HONOLULU (KHON2) — The Neal S. Blaisdell Center is one of the major entertainment venues of Hawaii, often holding, concerts and events. The City and County of Hawaii hasn’t announced when it may be reopened, but when events do return, they may be different due to the COVID-19 pandemic.
The Made in Hawaii Festival recently announced that it won’t be happening in August. However, there are still many events in the fall that are still on and are preparing.
One of these events is the Annual Fall Food and New Product Show in October.
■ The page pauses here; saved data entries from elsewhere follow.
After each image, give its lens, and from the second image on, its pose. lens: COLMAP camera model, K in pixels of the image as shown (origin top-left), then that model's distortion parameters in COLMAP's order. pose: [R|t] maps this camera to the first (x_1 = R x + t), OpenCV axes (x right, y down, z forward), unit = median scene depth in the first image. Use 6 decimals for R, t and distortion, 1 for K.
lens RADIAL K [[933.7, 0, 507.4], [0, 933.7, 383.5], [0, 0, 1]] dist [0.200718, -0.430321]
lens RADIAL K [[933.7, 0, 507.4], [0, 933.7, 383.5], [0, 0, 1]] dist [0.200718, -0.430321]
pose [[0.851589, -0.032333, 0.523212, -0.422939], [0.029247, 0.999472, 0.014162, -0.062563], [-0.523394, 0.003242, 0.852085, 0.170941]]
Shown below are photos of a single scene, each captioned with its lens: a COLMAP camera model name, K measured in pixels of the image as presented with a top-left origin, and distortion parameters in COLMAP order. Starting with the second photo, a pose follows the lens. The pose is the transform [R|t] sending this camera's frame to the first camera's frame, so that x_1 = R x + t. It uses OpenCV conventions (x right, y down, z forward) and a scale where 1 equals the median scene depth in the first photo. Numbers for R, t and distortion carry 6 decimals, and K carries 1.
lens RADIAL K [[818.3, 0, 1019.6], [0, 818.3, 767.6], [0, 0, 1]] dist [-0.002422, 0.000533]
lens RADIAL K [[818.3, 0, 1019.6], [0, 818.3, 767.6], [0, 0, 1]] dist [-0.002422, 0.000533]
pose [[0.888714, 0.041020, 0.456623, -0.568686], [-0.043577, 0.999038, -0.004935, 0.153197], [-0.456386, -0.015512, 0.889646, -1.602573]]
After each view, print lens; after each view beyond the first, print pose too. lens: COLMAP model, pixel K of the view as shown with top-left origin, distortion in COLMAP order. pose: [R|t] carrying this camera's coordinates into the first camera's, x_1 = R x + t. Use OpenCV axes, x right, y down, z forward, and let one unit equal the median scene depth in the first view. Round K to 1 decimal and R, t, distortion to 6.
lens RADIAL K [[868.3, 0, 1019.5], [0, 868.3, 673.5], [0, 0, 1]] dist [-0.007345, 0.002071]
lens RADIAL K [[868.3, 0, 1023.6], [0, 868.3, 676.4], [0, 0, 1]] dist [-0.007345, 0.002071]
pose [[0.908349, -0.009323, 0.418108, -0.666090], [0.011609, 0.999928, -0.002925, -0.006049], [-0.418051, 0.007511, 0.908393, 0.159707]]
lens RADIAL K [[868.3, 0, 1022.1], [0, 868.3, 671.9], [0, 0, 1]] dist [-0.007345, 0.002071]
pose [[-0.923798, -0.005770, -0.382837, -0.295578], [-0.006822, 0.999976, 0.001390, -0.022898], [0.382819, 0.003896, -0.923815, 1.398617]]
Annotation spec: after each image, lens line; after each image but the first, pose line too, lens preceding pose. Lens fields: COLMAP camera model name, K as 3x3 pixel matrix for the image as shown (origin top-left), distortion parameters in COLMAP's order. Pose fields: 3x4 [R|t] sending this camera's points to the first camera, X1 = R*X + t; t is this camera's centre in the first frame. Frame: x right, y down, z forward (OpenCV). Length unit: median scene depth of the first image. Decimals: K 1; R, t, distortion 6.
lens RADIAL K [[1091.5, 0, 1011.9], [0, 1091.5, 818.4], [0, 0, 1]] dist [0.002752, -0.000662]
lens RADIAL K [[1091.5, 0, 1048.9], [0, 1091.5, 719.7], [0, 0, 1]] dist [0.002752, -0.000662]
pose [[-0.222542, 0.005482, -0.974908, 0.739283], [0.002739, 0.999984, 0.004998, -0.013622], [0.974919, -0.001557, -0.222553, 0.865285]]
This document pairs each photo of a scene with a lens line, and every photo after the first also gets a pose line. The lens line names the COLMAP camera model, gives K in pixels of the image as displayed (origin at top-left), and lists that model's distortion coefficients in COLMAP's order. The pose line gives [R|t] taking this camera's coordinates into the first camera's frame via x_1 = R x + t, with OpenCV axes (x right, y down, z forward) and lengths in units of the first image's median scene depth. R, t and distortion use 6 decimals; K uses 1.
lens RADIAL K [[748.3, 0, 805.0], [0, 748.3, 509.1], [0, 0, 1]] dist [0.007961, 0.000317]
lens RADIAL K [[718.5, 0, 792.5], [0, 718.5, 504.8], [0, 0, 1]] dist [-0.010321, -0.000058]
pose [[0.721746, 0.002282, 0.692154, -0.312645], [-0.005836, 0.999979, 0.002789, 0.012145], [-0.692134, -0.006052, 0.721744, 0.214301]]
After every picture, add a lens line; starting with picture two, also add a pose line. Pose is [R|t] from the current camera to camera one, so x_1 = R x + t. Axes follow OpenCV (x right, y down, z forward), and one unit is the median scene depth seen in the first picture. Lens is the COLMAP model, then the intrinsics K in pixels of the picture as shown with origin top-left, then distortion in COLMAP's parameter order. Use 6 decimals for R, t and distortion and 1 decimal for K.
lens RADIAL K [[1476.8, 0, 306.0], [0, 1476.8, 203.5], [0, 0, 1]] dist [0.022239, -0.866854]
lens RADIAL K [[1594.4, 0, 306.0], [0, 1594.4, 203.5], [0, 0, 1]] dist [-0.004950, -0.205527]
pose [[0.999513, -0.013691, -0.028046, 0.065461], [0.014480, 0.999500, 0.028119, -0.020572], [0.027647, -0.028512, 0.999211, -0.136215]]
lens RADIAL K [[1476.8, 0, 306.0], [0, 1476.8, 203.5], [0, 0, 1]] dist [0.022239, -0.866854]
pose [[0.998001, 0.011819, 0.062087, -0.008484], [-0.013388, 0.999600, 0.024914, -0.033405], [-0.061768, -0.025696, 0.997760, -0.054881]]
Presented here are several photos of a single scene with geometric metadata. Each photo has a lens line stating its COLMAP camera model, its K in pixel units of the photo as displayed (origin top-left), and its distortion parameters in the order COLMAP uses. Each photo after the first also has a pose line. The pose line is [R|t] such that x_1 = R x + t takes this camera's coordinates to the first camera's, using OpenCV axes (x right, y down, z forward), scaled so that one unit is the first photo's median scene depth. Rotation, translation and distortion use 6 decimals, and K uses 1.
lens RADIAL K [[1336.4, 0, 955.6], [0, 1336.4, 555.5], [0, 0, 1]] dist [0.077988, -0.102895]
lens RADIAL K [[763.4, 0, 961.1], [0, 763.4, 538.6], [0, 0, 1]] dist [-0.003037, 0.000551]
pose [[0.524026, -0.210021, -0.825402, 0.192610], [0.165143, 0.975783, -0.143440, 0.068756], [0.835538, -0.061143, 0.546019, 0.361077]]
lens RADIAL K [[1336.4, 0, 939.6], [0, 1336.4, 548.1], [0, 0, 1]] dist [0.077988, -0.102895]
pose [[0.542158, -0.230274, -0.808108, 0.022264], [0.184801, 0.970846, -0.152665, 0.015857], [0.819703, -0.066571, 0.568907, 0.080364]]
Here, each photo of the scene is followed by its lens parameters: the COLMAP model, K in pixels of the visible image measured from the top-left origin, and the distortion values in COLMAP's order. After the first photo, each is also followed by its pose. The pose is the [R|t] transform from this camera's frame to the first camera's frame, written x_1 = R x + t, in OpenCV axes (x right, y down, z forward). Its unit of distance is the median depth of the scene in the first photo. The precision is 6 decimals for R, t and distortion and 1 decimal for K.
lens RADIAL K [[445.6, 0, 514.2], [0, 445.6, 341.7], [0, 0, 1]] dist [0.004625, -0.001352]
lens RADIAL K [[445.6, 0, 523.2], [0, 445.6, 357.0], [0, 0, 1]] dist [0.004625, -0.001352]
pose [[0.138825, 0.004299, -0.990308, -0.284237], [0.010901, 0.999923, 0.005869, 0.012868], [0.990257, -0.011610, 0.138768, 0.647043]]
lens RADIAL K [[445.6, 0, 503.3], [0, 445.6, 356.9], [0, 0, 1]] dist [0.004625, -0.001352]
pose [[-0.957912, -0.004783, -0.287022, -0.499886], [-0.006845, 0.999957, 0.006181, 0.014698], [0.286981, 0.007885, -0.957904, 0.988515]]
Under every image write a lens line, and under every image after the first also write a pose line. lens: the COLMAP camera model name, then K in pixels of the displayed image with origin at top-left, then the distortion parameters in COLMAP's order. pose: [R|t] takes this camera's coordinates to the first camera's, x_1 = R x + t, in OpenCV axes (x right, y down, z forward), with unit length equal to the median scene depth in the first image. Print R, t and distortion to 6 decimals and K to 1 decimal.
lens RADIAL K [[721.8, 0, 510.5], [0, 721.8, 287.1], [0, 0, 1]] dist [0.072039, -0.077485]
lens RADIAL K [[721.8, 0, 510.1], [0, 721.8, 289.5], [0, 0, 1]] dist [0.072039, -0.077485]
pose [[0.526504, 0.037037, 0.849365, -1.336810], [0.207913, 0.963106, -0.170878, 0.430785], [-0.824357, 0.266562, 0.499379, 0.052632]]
Last year, hundreds of people and vendors packed the Blaisdell Exhibition Hall.
Jas Pascua is one of the producers behind the event.
“It’s hard to have social distancing when people want to come out and taste food, interact with the vendors, I’m not really sure how it’s going to pan out,” said Pascua, Pacific Expos event producer.
He said they are waiting to hear from the Governor David Ige and the Blaisdell on what can and can’t be allowed, but they are also taking a look nation-wide.
“Most definitely we’ll be looking at other expos and how they’re implementing and again we want to see how the attendees are engaging with their people,” said Pascua.
However, he does have some idea of how they implement social distancing if it continues into the fall.
“Masks would probably be something that we would implement at these shows.,” said Pascua. “Rather (than) having 250 vendors in the exhibition center, condensed in that hall, maybe spread it out to the arena so that the whole 250 vendors could be split into two?”
As for events at the concert hall, the Hawaii Symphony Orchestra said they are currently figuring out what seating could look like with social distancing.
“We’re looking at seating plans where people who, from the same household will obviously be able to sit with each other and then leaving the appropriate 6-feet distance between parties,” said Dave Moss, Hawaii Symphony Orchestra executive director.
Social distancing would also extend to the stage.
“Our orchestra at our full Arsenal is 88 players, and that’s a lot of people in a small space, so figuring out how many people safely fit on the stage and what repertoire works with that,” said Moss.
He said they are also thinking about going digital with digital tickets and a digital program on the phone.
“You know text messages on your phones when you arrive, or something like that. ‘Welcome to the symphony. Welcome to the HSO, hope you’re having a good time,” said Moss.
The City and County of Honolulu has not said yet whether it has any new guidelines for future events.